In the introduction of this article, Atwood quotes a dated (1968) Department of Health, Education, and Welfare (HEW) report and a section of a recent book to convince readers that practices of naturopathic medicine are not supported by research. The latter quote, from investigators at Simon Fraser University, Burnaby, British Columbia, Canada, is confusing. The quote states that they could not find any properly controlled trials to support the claims of the profession. However, search strategies employed, keywords used, and databases searched are not reported. Let me clarify the amount of literature available that appraises the interventions used by naturopathic doctors (NDs).
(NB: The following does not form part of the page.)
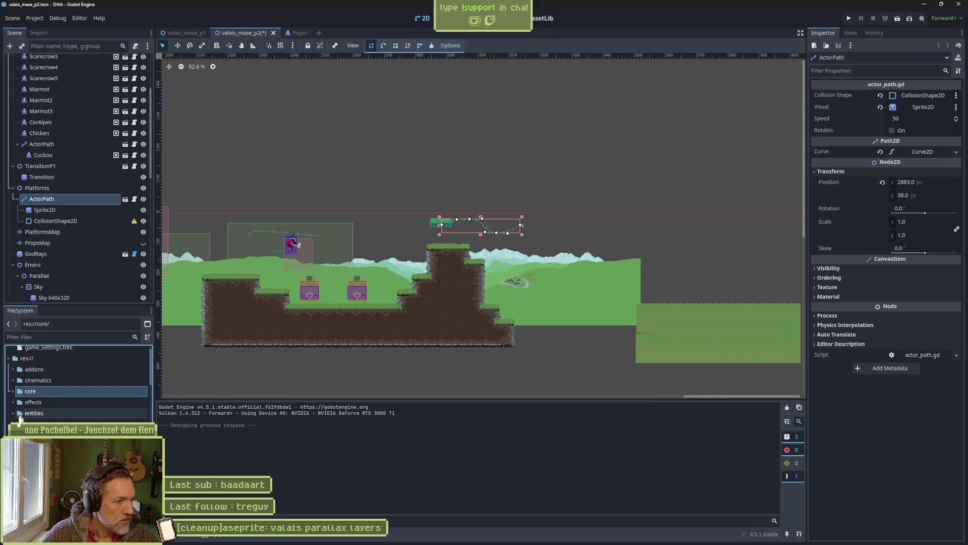
click(13, 393)
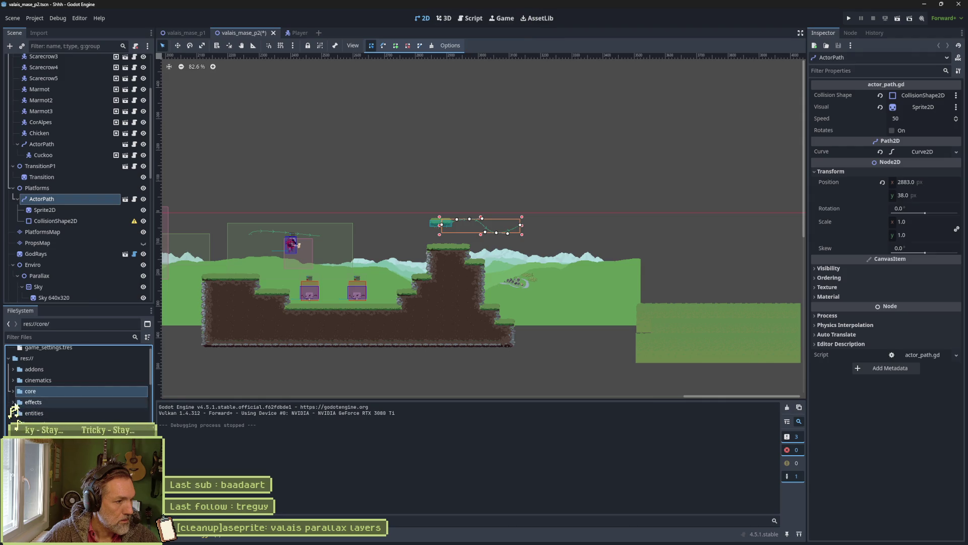
scroll(20, 417, down, 1)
There are well over 6500 controlled clinical trials[7] and over 1000 systematic reviews on the various complementary and alternative medicines (CAM) that NDs are taught and regularly use. Empirical evidence indicates that the methodologic quality of controlled CAM trials is similar to conventional medicine trials.[8,10] In fact, there is empirical evidence that many of the interventions taught in naturopathic medical schools are efficacious. It is not feasible to explore each individual intervention in this short letter.

But do not be fooled! Medicine is not a purely evidence-based adventure. Nor is naturopathic medicine. Current research indicates that about 50% of the interventions used in general internal medicine are supported by randomized controlled studies.[11] Of course, these figures do not include the literature on standard medical preventive, diagnostic, and prognostic practices, of which NDs are trained. The amount of evidence supporting interventions used by NDs has not been adequately explored.
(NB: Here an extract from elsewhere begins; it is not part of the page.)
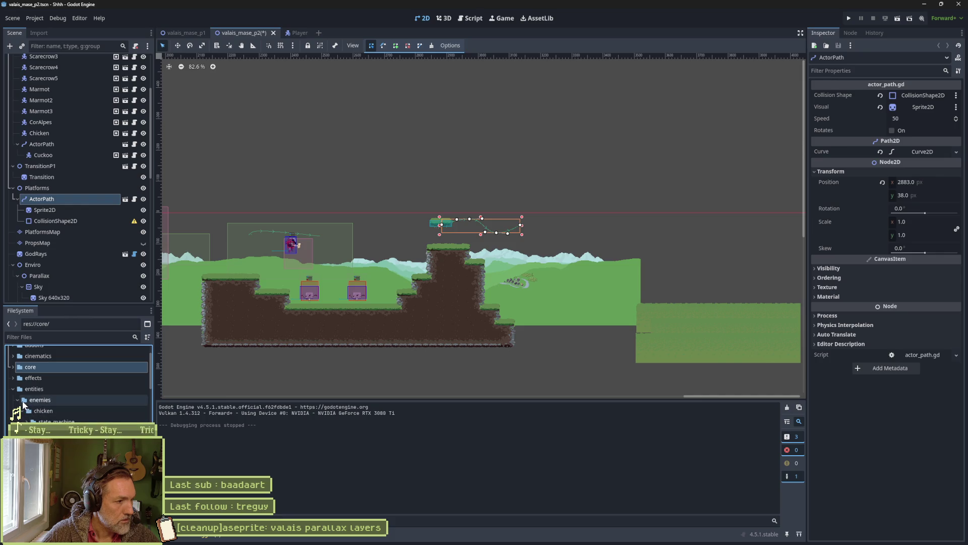
Expand entities/enemies and open the cuckoo folder to show its files.
click(18, 400)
Atwood fails at supporting his hypothesis that NDs are inadequately trained to be primary care practitioners. If medical doctor (MD) training is considered to be the "gold standard," let us compare naturopathic educational programs with MD programs. A comparison between MD and ND training reveals that the basic science instruction (anatomy, physiology, biochemistry, pharmacology, pathology, microbiology, and immunology) is virtually identical in terms of quantity, content, and intensity.[12] Additionally, both primarily have doctorates delivering the curriculum. Clinical education (physical diagnosis, clinical diagnosis, radiologic diagnosis, minor surgery, etc) is also very similar between the 2 schools. The main difference between these 2 educations is clinical instruction, interning, and residencies. Naturopathic medical schools rely almost exclusively on outpatient clinics, whereas MD clinical instruction uses outpatient clinics, emergency rooms, intensive care units, and other hospital environments.[12] ND training includes a 1-year internship and optional 2-year residency (residency positions are limited), whereas MD training includes a 2- to 6-year residency, depending on specialty. Both professions sit rigorous licensing exams that include basic science and clinical science components. Both licensing exams are national, standardized, and designed to assess competence relative to each profession.[12]

Atwood states that the validity of what NDs do "can be determined only by reference to the facts of nature and by rigorous testing of biologically plausible claims." The issue of validity of interventions used by NDs is addressed above. In short, it is not possible in this space to critically appraise all evidence for all the CAM therapies used by NDs. I can address individual areas if Dr. Atwood would like to contact me. The author seems to claim that biological plausibility is a prerequisite for doing any controlled testing and that rigorous controlled testing is required to establish validity. Although I do agree with the latter, biological plausibility is not required for controlled testing. Many therapies used in medicine today were discovered through serendipitous findings in unrelated research. That is, a known mechanism or a theoretically probable mechanism is not required for controlled testing. Therefore, efficacy of an intervention may be shown despite a known biological mechanism. Nonetheless, to establish causation requires a review of all principles of causation, not just biological plausibility.